→ BRIEF:
Format the listing below as a JSON list of strings with one string per line, skipping blank lines and leaving out the pictures.

→ Dataset records:
━━━━━━━━━━━━━━━━━━━━━━━━━━━━━━

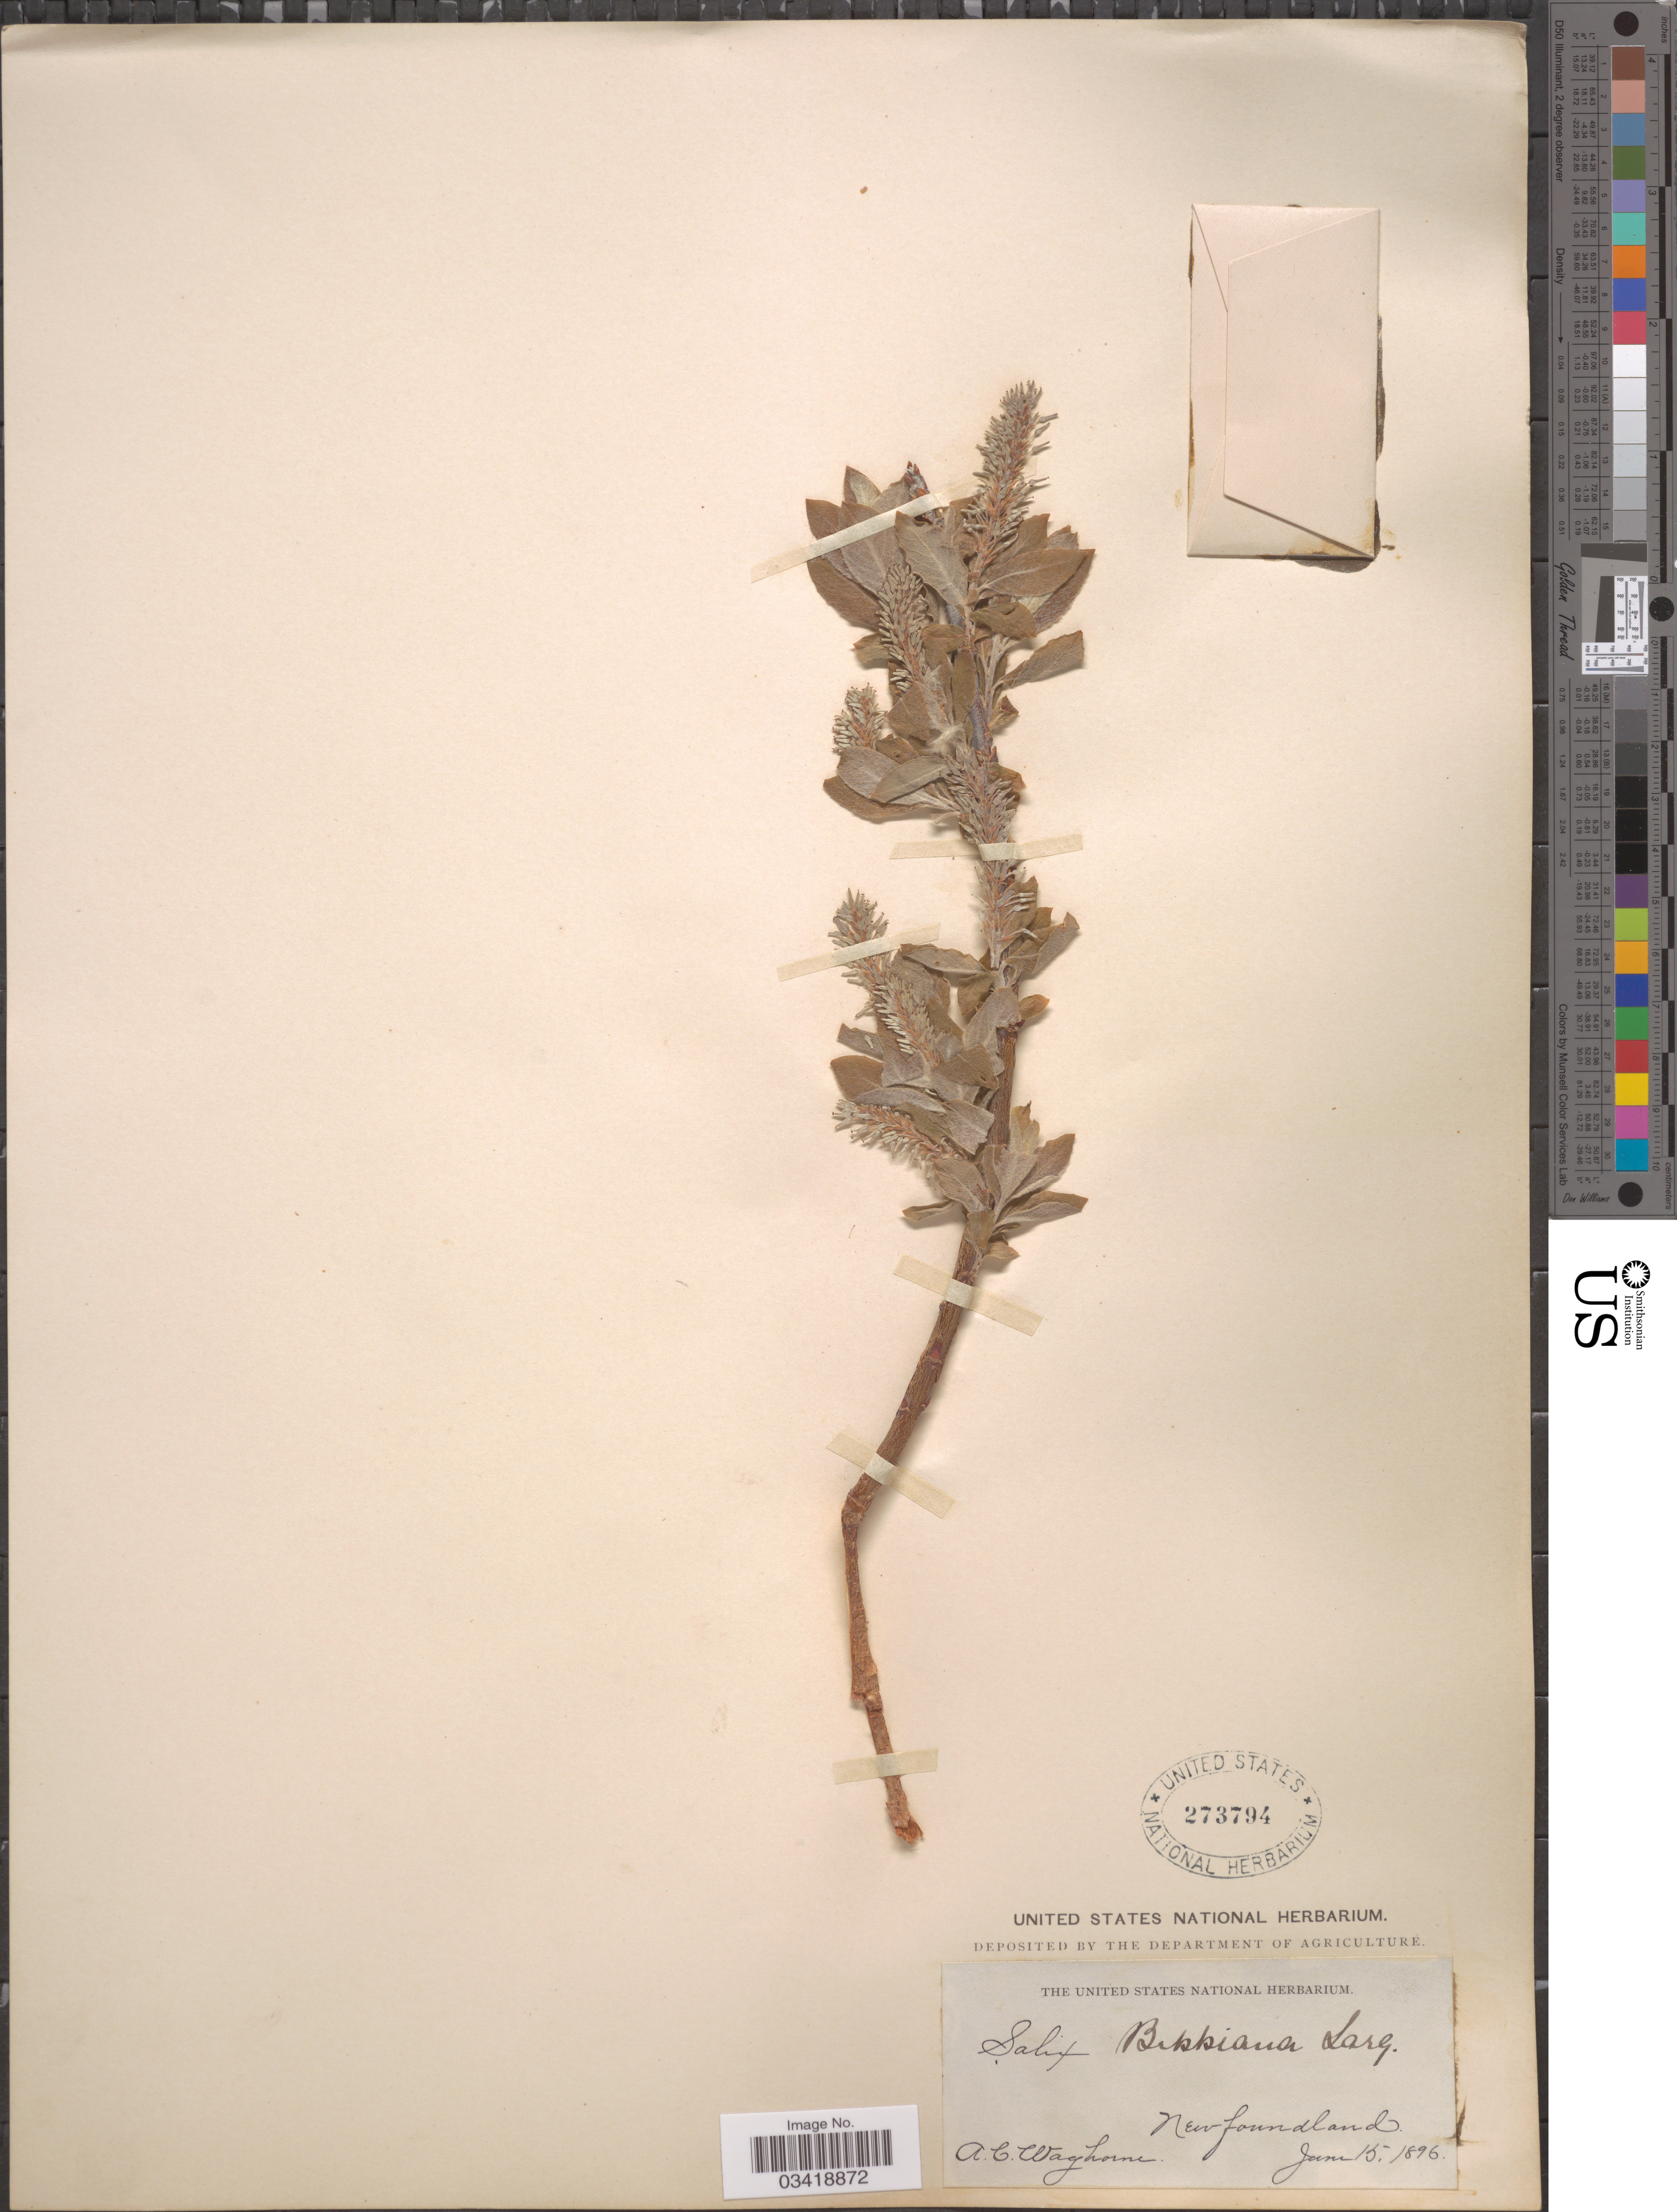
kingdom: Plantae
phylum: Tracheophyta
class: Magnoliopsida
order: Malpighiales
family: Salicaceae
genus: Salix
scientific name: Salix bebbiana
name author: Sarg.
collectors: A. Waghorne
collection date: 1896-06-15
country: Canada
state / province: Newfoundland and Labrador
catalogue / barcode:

━━━━━━━━━━━━━━━━━━━━━━━━━━━━━━

→ RESPONSE TO THIS EXERCISE:
[
  "kingdom: Plantae",
  "phylum: Tracheophyta",
  "class: Magnoliopsida",
  "order: Malpighiales",
  "family: Salicaceae",
  "genus: Salix",
  "scientific name: Salix bebbiana",
  "name author: Sarg.",
  "collectors: A. Waghorne",
  "collection date: 1896-06-15",
  "country: Canada",
  "state / province: Newfoundland and Labrador",
  "catalogue / barcode:"
]